▶ [REQUIRED WORK]:
A. Translate this sentence from the work boots thread into Spanish: "Keep mud off of them, the mud dries them out."
B. Revise the work boots thread: write out everything from "http://tinyurl.com/m7kxx" down to "plowing snow etc...", with "weekends" replaced by "weekdays".
C. Name every username that posts in the work boots thread, each once.

# work boots!



## HarryBack (Jun 23, 2006)

ok guys....whats been your luck with steel-toed work boots? Mine fall apart after 6 months. ot the soles crack and admit water and sand....anyone found one that really holds up?


----------



## MountainStoveGuy (Jun 23, 2006)

I like Danner AKA Redwing. Vibram soles are the best, and make shure you treat the leather with something that doent break down the leather. Biwell products are the best, (beeswax and sinthetic wax based) mink oil is the worst. Keep mud off of them, the mud dries them out.


----------



## BrotherBart (Jun 23, 2006)

The best I have ever had are these. I cannot seem to destroy the damn things:

http://tinyurl.com/m7kxx

I only wear them on weekends but have been for 9 years. Every thing from whacking trees to working on the cars to hauling rock, plowing snow etc...

The soles ain't looking like they wanna crack lately.


----------



## wg_bent (Jun 23, 2006)

Dunham.  or Hermans

I had some of them that lasted for 10 years

Bee's wax based waterproof is the best.


----------



## HarryBack (Jun 23, 2006)

▶ [SUPPLIED INFORMATION]:
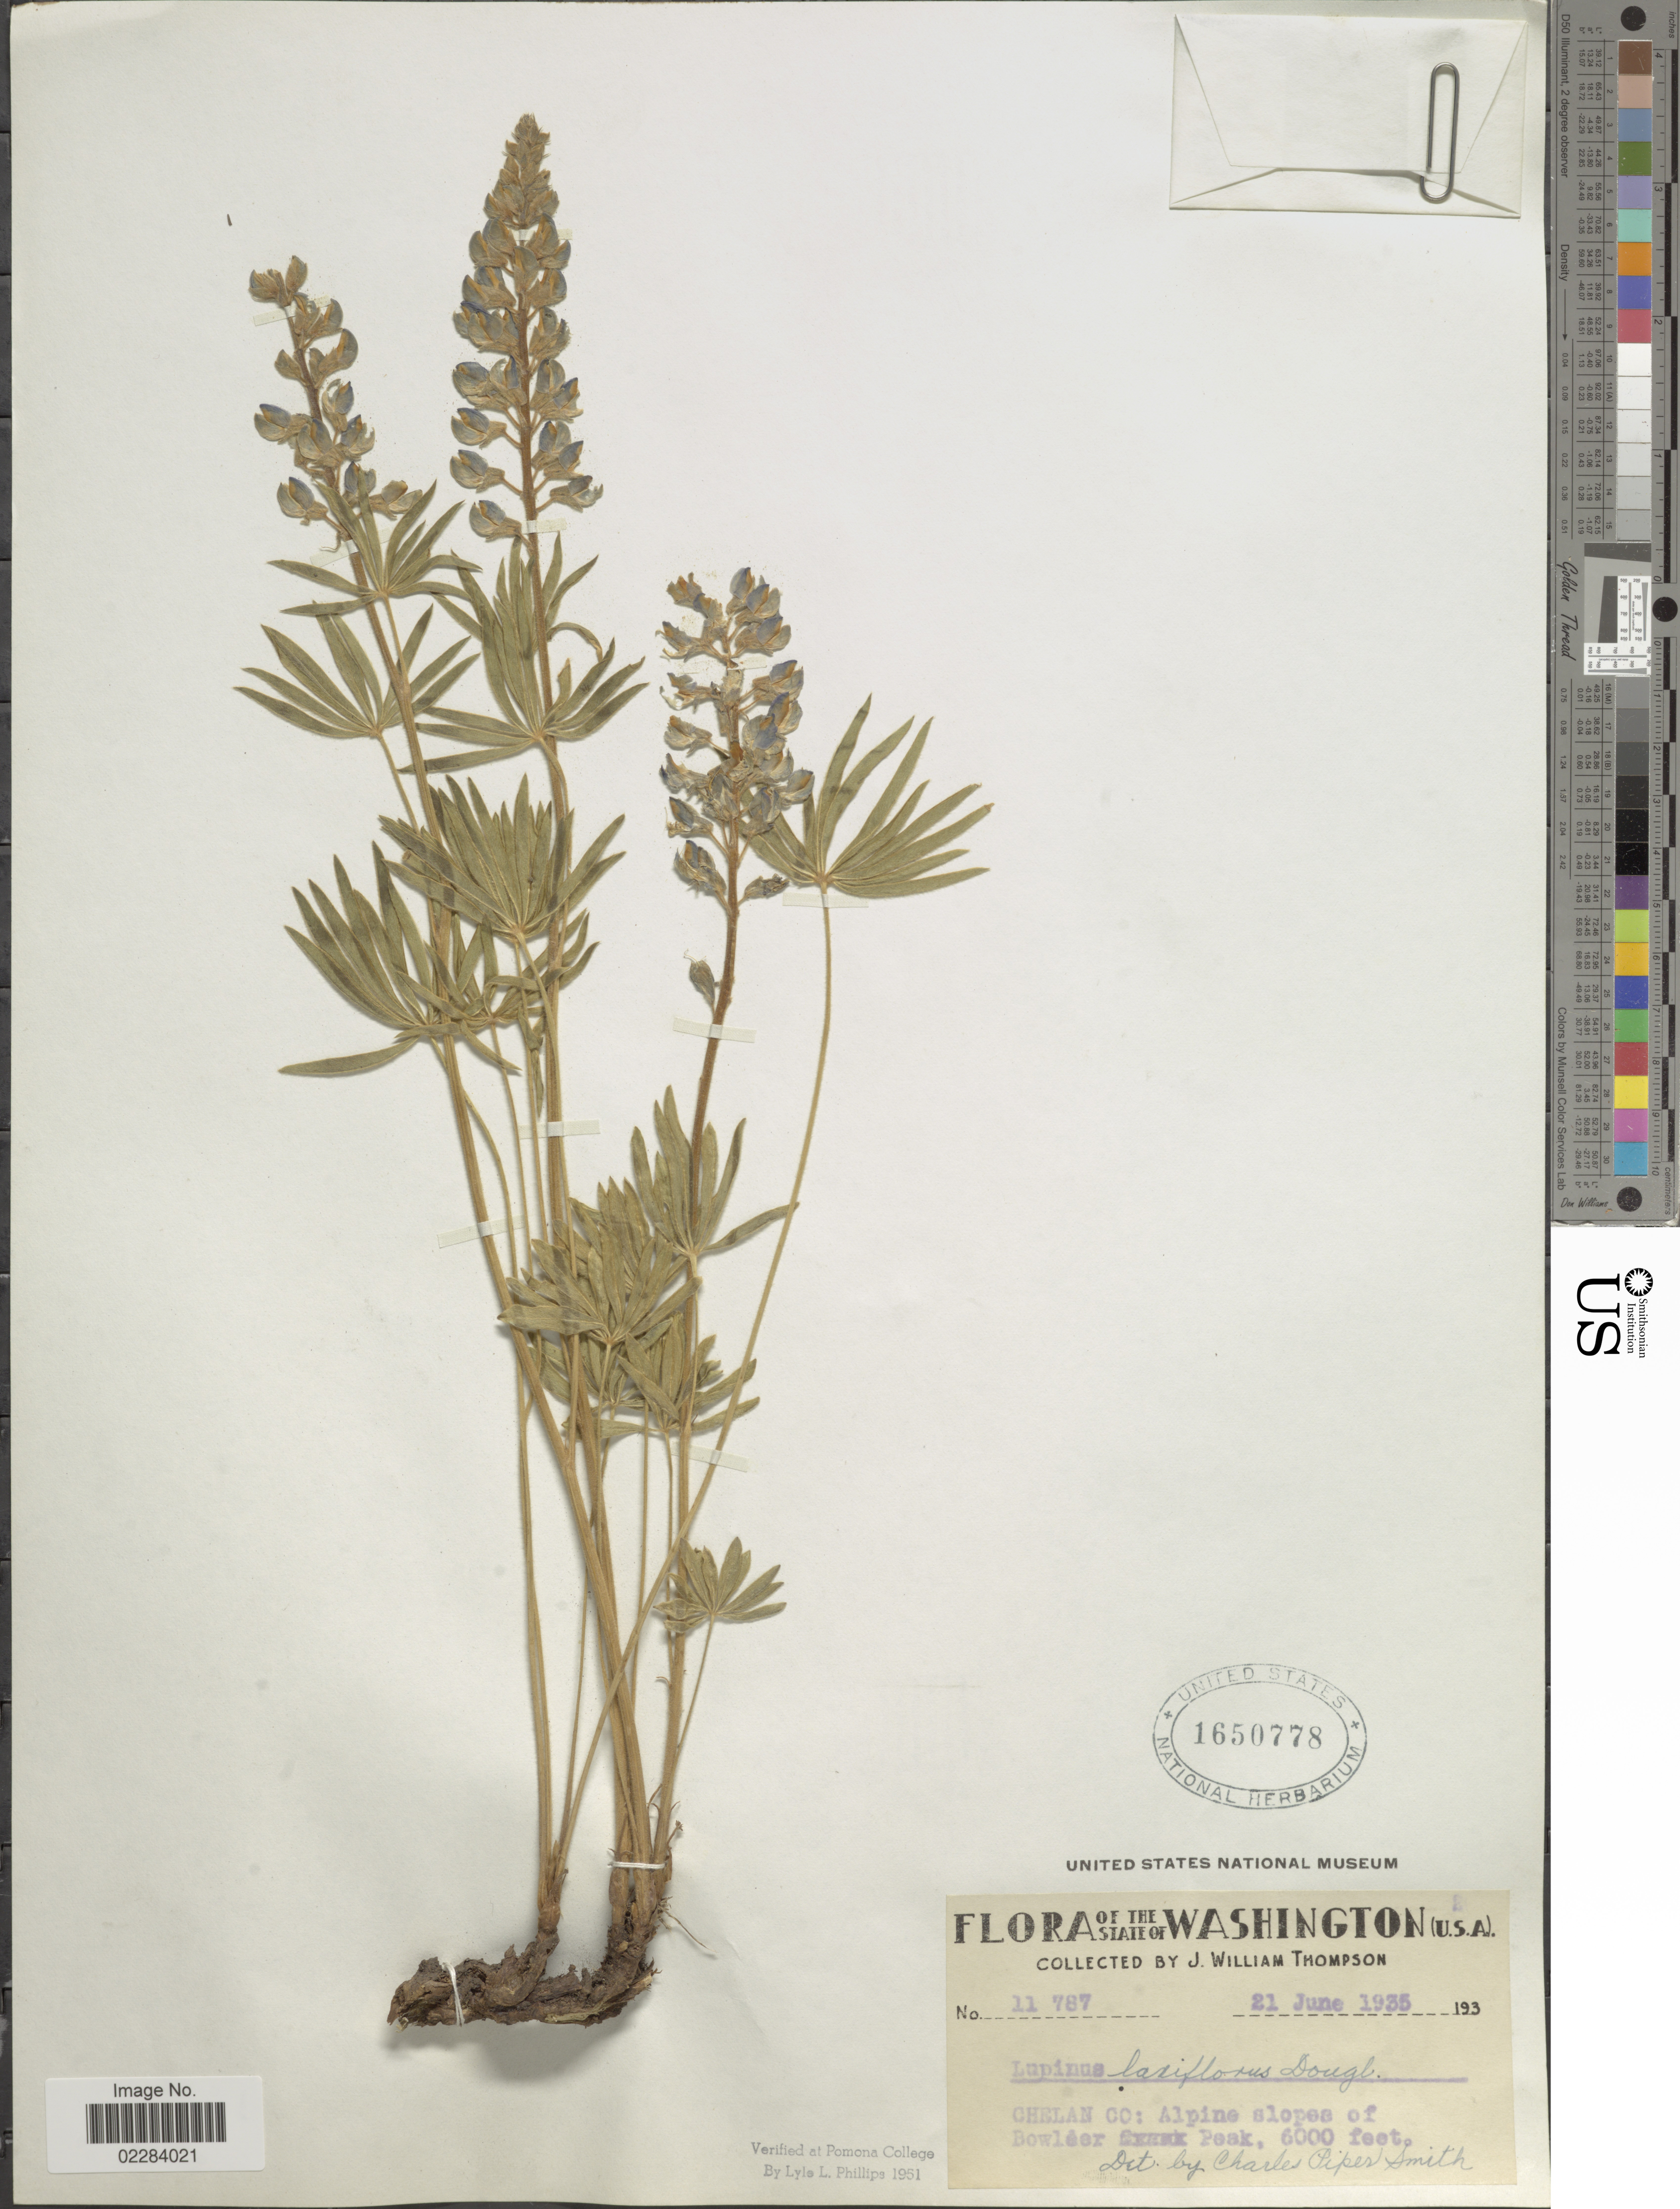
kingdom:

▶ [THE ANSWERS]:
A. Mantenlas libres de barro; el barro las reseca.

B.
http://tinyurl.com/m7kxx

I only wear them on weekdays but have been for 9 years. Every thing from whacking trees to working on the cars to hauling rock, plowing snow etc...

C. HarryBack, MountainStoveGuy, BrotherBart, wg_bent